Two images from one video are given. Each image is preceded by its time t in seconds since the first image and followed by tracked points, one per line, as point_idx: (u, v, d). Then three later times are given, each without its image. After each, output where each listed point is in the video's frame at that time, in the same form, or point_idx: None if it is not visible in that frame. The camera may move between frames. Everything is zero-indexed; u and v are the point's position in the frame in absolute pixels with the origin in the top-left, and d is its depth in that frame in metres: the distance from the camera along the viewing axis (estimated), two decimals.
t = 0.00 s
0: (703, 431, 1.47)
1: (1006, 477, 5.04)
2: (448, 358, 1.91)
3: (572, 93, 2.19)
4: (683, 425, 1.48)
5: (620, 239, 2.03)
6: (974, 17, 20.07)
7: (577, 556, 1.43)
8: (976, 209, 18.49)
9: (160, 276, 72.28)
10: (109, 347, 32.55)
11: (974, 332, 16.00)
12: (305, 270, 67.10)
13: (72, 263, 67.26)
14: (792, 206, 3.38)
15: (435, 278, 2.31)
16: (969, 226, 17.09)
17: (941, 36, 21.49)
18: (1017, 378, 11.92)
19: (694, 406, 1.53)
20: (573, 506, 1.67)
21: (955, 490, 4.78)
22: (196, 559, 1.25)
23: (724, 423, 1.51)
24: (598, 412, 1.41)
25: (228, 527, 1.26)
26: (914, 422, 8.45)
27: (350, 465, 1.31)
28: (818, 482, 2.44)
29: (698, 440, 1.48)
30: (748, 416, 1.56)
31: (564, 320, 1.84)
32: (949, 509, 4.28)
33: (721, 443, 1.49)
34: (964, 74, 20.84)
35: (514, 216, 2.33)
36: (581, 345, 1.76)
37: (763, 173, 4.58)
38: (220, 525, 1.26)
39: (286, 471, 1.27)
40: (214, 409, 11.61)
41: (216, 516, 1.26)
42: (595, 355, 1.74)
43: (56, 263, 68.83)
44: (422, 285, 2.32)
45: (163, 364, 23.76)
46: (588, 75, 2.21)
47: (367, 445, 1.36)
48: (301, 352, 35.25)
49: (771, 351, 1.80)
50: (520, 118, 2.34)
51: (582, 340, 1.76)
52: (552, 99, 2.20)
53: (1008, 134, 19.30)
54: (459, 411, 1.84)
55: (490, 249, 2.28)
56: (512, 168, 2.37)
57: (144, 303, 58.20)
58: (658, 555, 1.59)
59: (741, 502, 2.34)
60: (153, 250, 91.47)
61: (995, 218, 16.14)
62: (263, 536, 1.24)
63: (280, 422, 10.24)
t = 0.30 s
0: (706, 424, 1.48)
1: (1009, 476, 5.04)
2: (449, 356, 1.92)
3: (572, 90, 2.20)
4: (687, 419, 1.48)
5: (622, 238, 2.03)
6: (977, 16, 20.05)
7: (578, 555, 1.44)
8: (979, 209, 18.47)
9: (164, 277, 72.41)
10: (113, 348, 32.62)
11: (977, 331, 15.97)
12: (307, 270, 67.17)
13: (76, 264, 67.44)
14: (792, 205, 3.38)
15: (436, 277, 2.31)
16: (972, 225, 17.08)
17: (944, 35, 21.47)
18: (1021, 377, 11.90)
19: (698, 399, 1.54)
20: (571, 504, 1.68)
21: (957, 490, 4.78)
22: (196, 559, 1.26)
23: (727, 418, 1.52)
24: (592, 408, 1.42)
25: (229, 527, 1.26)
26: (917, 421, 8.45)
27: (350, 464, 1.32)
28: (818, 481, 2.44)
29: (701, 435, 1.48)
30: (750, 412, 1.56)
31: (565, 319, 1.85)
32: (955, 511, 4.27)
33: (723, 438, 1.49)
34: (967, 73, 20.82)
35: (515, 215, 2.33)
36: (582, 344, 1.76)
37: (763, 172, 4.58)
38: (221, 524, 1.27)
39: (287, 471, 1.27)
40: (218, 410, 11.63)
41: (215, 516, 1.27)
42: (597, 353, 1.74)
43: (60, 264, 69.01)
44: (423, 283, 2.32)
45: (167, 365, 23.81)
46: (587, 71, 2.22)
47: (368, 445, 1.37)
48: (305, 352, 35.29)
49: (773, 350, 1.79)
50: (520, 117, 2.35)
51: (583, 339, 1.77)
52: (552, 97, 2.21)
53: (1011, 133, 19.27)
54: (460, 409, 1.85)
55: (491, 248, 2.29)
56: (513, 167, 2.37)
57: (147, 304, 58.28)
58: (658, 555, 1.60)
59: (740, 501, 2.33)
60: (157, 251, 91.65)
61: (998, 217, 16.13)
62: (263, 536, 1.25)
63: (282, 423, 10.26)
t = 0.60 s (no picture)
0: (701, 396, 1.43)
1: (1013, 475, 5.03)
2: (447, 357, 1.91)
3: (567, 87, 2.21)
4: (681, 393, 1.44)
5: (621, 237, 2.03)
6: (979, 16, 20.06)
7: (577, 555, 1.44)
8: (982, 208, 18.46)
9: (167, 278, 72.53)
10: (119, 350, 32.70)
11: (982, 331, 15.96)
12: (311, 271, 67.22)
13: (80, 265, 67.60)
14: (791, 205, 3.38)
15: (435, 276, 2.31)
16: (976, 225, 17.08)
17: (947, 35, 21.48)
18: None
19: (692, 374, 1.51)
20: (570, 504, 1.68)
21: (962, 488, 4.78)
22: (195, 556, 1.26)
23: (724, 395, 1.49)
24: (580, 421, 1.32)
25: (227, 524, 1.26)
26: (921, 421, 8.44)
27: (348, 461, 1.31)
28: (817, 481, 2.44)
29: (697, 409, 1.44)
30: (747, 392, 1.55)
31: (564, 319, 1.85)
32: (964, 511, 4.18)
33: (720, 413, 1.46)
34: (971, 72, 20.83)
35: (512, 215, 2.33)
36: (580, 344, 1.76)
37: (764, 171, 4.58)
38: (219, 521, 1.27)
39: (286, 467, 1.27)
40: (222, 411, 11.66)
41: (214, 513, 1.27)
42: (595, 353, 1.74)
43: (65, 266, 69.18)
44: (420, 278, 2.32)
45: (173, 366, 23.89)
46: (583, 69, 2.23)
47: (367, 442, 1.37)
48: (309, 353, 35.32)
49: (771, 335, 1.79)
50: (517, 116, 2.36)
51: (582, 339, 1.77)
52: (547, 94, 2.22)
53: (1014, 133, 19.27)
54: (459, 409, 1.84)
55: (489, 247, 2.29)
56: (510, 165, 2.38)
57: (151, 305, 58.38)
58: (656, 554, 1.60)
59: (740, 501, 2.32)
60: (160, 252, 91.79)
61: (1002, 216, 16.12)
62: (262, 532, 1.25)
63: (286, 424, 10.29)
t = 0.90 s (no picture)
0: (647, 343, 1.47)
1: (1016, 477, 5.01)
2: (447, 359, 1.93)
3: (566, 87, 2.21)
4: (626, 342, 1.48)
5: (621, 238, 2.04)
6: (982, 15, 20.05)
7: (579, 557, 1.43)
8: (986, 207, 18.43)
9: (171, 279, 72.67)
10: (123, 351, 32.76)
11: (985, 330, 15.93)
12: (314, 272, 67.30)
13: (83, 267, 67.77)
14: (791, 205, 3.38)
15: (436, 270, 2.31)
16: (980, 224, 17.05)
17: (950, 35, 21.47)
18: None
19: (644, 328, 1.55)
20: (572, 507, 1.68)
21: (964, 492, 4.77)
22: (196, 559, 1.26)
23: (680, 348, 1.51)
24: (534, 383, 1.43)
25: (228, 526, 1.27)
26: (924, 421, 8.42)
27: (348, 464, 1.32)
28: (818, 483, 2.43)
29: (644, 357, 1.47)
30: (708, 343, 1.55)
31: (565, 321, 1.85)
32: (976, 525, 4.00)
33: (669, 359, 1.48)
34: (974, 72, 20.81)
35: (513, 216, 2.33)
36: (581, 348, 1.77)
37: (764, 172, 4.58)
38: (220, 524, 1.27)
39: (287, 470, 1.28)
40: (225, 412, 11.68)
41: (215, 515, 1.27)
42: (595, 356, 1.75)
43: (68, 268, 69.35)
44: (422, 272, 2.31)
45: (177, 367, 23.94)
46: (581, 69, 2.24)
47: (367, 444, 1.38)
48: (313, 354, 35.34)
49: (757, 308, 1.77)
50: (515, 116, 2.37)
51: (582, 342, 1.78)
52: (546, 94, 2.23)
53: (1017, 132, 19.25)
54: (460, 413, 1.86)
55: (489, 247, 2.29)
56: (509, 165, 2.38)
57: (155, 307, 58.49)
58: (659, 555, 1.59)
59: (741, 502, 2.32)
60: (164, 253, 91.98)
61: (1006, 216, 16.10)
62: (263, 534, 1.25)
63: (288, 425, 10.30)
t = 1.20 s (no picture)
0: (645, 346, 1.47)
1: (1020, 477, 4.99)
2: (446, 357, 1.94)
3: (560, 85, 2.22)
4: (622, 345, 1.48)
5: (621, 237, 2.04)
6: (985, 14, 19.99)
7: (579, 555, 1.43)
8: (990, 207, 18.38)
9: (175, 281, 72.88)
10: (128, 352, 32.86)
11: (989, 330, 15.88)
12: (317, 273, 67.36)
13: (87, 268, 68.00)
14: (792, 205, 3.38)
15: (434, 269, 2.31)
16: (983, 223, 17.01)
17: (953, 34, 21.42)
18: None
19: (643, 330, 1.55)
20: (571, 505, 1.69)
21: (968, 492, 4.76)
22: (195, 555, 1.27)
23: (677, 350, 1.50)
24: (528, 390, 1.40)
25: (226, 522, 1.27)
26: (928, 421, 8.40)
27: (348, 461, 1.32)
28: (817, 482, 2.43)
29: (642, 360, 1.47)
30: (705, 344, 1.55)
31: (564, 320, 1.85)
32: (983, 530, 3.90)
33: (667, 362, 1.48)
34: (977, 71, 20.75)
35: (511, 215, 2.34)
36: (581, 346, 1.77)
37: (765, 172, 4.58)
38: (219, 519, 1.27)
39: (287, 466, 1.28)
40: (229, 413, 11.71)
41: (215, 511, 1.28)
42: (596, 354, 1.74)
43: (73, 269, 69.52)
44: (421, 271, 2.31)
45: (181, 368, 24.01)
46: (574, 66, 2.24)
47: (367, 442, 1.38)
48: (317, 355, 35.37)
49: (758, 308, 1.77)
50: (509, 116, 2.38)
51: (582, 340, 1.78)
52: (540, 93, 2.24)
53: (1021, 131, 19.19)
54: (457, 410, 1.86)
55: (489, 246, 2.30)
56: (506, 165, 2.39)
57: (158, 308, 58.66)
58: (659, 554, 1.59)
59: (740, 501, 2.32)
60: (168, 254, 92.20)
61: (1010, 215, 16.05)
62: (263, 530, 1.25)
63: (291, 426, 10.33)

▬▬▬▬▬▬▬▬▬▬

**ABOUT THIS EXERCISE**
Your task is to repeat the records exactly. Begin at their first line and stop after the line containing "11: (974, 332, 16.00)".

**SOLUTION TO THE PROBLEM**
Two images from one video are given. Each image is preceded by its time t in seconds since the first image and followed by tracked points, one per line, as point_idx: (u, v, d). Then three later times are given, each without its image. After each, output where each listed point is in the video's frame at that time, in the same form, or point_idx: None if it is not visible in that frame. The camera may move between frames. Everything is zero-indexed; u and v are the point's position in the frame in absolute pixels with the origin in the top-left, and d is its depth in that frame in metres: the distance from the camera along the viewing axis (estimated), two decimals.
t = 0.00 s
0: (703, 431, 1.47)
1: (1006, 477, 5.04)
2: (448, 358, 1.91)
3: (572, 93, 2.19)
4: (683, 425, 1.48)
5: (620, 239, 2.03)
6: (974, 17, 20.07)
7: (577, 556, 1.43)
8: (976, 209, 18.49)
9: (160, 276, 72.28)
10: (109, 347, 32.55)
11: (974, 332, 16.00)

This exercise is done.